Data when thought as a resource is immediately reduced to be an economic resource. We need to shift from this resource metaphor . This reductive thinking of data as a revenue generating asset actually forgets other ways data lends its value to us. Data as resource leads to data colonization with Big Tech benefiting Big Business by monopolising their control over data. To combat this data colonialism, we in India have to include the good of the data producing subject in what we call data sovereignty. This means we have the challenge to assert the people sovereignty over the data that they produce. The agency of the data subject has to be given priority in our data governance. Today no government can govern without data. Data does assist us to produce what Michel Foucault called governmentality . Governmentality is a way of controlling large groups of people. The demands of administration like health, employment, traffic , travel as well as security issues require the governments to turn to data to serve its people.
Globally there are two ways data is being managed by Governments. The first one is led by the US that allows data flows across boundaries without much intervention of the Government. It benefits the Big Tech and Big Business to continue their innovations in the Silicon Valley and grow economically. The second model comes from the European Union that has modified US approach by bringing regulations to protect citizen and consumers. The second model is embraced by BRICKS countries and Nations from the Global south that lay emphasis on the data sovereignty and reject data colonization. But there are issues with the second model too. It can set an authoritarian internet powered by technologies of surveillance and claim that it is set up for the good of its citizens as we may notice as happening in China. What we need maybe is democratic data regulation wherein the data subject or the citizen participates in what is made of his or her data by the state. But because Big Powers like US, European Union and China have stakes in data regulation, the data regulatory landscape is fragmentary. There is another issue attached to this regulatory problem. All most all stakeholders approach data as a resource that can be extracted, polished, valued , bought and sold in different ways.
In India, our Personal Data Protection Act is based on the centralisation of power and is said to be heavily tilting towards the policy of China. India has an opportunity to provide the world another way of managing data without anxiety of it being used against its security concerns. Maybe we have to invest in finding and alternate governing model to regulate the data produced by our citizens. We in India are still working with the metaphor that says data is a resource which immediately sees its economic potencies. Although our Government at different times has expressed it desire to monetize citizens’ data but gave it up when it faced citizens privacy issues. Approaching data as a resource models data colonization and puncture data sovereignty that is prized by our government so dearly. It follows the terra nullius principle of the colonizers that said that land owned by no one has to be taken and ‘exploited’ by the colonial Government. Similarly data colonization is controlling and profiting from peoples data. Hence, we have an important question for those that speak for data sovereignty : Whose Sovereignty is it ? Why is it not on the side data producers.
Data sovereignty is understood as first of all operating at the level of the State. This is statist notion of data sovereignty.
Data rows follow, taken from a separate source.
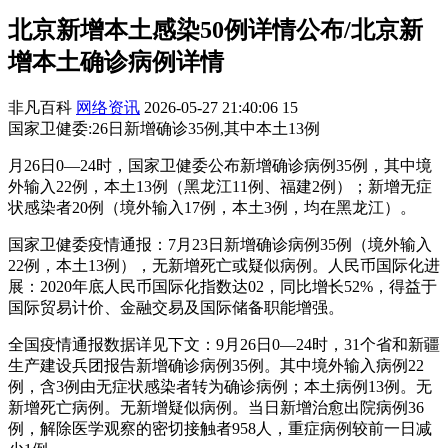
北京新增本土感染50例详情公布/北京新
增本土确诊病例详情
非凡百科
网络资讯
2026-05-27 21:40:06
15
国家卫健委:26日新增确诊35例,其中本土13例
月26日0—24时，国家卫健委公布新增确诊病例35例，其中境
外输入22例，本土13例（黑龙江11例、福建2例）；新增无症
状感染者20例（境外输入17例，本土3例，均在黑龙江）。
国家卫健委疫情通报：7月23日新增确诊病例35例（境外输入
22例，本土13例），无新增死亡或疑似病例。人民币国际化进
展：2020年底人民币国际化指数达02，同比增长52%，得益于
国际贸易计价、金融交易及国际储备职能增强。
全国疫情通报数据详见下文：9月26日0—24时，31个省和新疆
生产建设兵团报告新增确诊病例35例。其中境外输入病例22
例，含3例由无症状感染者转为确诊病例；本土病例13例。无
新增死亡病例。无新增疑似病例。当日新增治愈出院病例36
例，解除医学观察的密切接触者958人，重症病例较前一日减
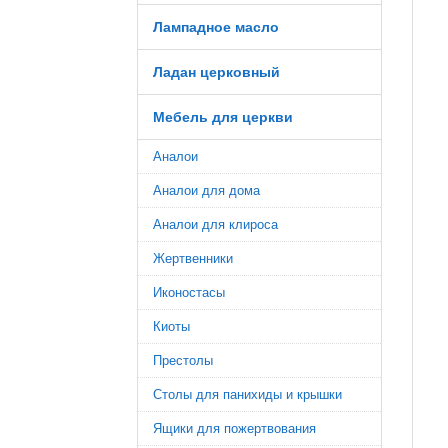
Лампадное масло
Ладан церковный
Мебель для церкви
Аналои
Аналои для дома
Аналои для клироса
Жертвенники
Иконостасы
Киоты
Престолы
Столы для панихиды и крышки
Ящики для пожертвования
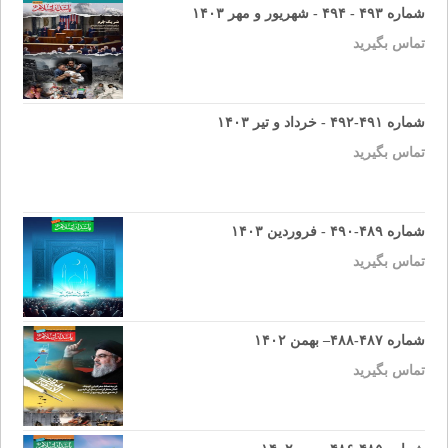
شماره ۴۹۳ - ۴۹۴ - شهریور و مهر ۱۴۰۳
تماس بگیرید
شماره ۴۹۱-۴۹۲ - خرداد و تیر ۱۴۰۳
تماس بگیرید
شماره ۴۸۹-۴۹۰ - فروردین ۱۴۰۳
تماس بگیرید
شماره ۴۸۷-۴۸۸– بهمن ۱۴۰۲
تماس بگیرید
State claims power of data that is generated within its boundaries. But it being centralised there is no place for the citizens to know the way their data is being used. This exclusion of the citizen is justified by the assumption that Government is a representative of the citizen. Thus, Government is both an economic and technocratic actor for its passive citizens and seeks only market solutions as regards the issues of data of its citizens. This is why we need to debunk the metaphor which thinks of data as a resource. Data is not simply given. It is produced by citizens who are deeply embedded in a culture and socio-eco-political as well as religious life. This is why it has to be captured, cleansed, quantified , valued and put to use. Data is profoundly bodily. As a resource it is disembodied and weaponised to attack or manipulate the embodied life of an individual. We need to turn to embodied metaphors of data. Finger prints, foot prints etc., bring us to these embodied nature of data. Data is a social bridge and hence have to be primarily used to build social relations and social life and not amplify social inequalities. Data has a human face. It has a social, political, and economic life. Hence, social, economic and political dimension of data cannot be forgotten. Decolonizing of our colonial mind set is a way forward to decolonize data. We have the challenge to invent a decolonial models of data governance . Our data sovereignty does not just have to give us better public welfare and stronger national security but has to protect the privacy and good of individual data producing citizens . Hence, how data is manged and used for public good have to include transparency and checks and balances and ways of addressing issues of justice.